The aim was to compute the area of the parallelogram spanned by two arbitrary vectors A = <a1, a2> and B = <b1, b2>. To do this, we needed to find |A||B|sin(θ), as the lecture explained.The purpose of the first diagram is simply to show that we will find this by considering the dot product of A' and B, where A' is a 90° counter-clockwise rotation of A (in other words, a diagram of the problem, always a good idea for geometry problems).

The second diagram's purpose is to illustrate how to find the components of A' in terms of the components of A (which we need to do to compute A'B). The dot product being taken is with the B from the first diagram, since the two diagrams are used for illustrating parts of the same problem.
Boris Lagutin

### Re: Force Vector Component?

Thank you very much. Have a nice weekend
Boris Lagutin

### Re: Force Vector Component?

Another interesting point. In the lecture 7 "Exam Review" in MIT 18.02 course since 46 min. 00 sec.: http://ocw.mit.edu/courses/mathematics/ ... am-review/ the instructor tells that we just put a point's coordinates to the plane equation to find an equation of a plane for this point (2, 1, 0) and a given normal vector (as I understand it, hopefully right). However, you, a.s.h., wrote that in this case we assume that the point is a vector that comes from the origin if I understood right. Therefore, the plane equation must equal "0" if the plane comes through the origin. But x + y + 2z = 3? It seems that the vector comes through the origin but the plane which the vector is lying in does not come through the origin. How may it happen?

thanks.
Last edited by Boris Lagutin on Tue Jul 07, 2015 1:58 am, edited 1 time in total.
a.s.h.
Posts: 110
Joined: Tue Jan 28, 2014 3:50 pm

### Re: Force Vector Component?

I did not say (or at least mean) that a point IS a vector. What I meant is that the relationship between the POINT P(x,y,z) and the VECTOR p = <x,y,z> = xi + yj + zk is that the vector p can be obtained by joining considering the vector connecting the origin (the point O(0,0,0)) to the point P.

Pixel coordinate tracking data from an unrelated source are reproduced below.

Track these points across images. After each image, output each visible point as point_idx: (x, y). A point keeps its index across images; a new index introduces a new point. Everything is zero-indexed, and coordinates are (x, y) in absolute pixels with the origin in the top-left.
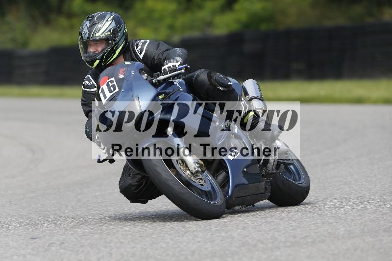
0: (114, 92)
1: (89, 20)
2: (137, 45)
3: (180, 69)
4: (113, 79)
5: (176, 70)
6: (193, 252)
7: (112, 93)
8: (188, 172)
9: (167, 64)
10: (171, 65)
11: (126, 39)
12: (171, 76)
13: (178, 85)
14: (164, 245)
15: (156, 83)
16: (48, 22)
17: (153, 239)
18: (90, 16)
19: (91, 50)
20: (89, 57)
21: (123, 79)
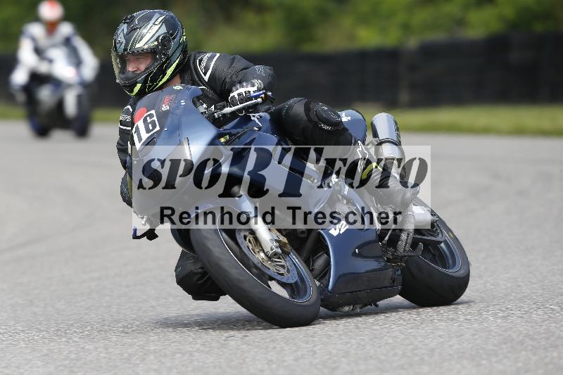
0: (152, 133)
1: (127, 23)
2: (201, 61)
3: (256, 97)
4: (153, 112)
5: (250, 99)
6: (433, 350)
7: (150, 134)
8: (262, 255)
9: (237, 89)
10: (242, 90)
11: (184, 52)
12: (243, 108)
13: (257, 121)
14: (390, 341)
15: (219, 118)
16: (229, 18)
17: (375, 332)
18: (129, 17)
19: (130, 68)
20: (127, 79)
21: (167, 112)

Also, I didn't emphasise this before, but a vector is actually independent of where it is in space, all the matters is its length and direction. So say in 2D (i.e. ℝ^2), the vector connecting the point (0,1) to (3,0) (which is found by subtracting coordinates of (0,1) from (3,0), and is hence <3,-1>) is the same as the vector connecting the point (0,0) to (3,-1). This is because both of these vectors actually have the same length and same direction (they are parallel and have same orientation – you can check this by drawing a diagram). And in terms of components, both vectors are <3,-1>, i.e. same vector.

(cont. in next post due to character limit.)
Last edited by a.s.h. on Tue Jul 07, 2015 1:43 am, edited 1 time in total.
a.s.h.
Posts: 110
Joined: Tue Jan 28, 2014 3:50 pm

### Re: Force Vector Component?

So when we are given a normal vector to a plane, we can actually think of moving it around anywhere in space, as long as we keep its direction pointing the same way, as this will mean the vector is still the same. So think of being given the normal vector n as meaning that if we moved it from the origin and instead placed it on the plane (keeping the same direction), then this vector would be perpendicular to plane.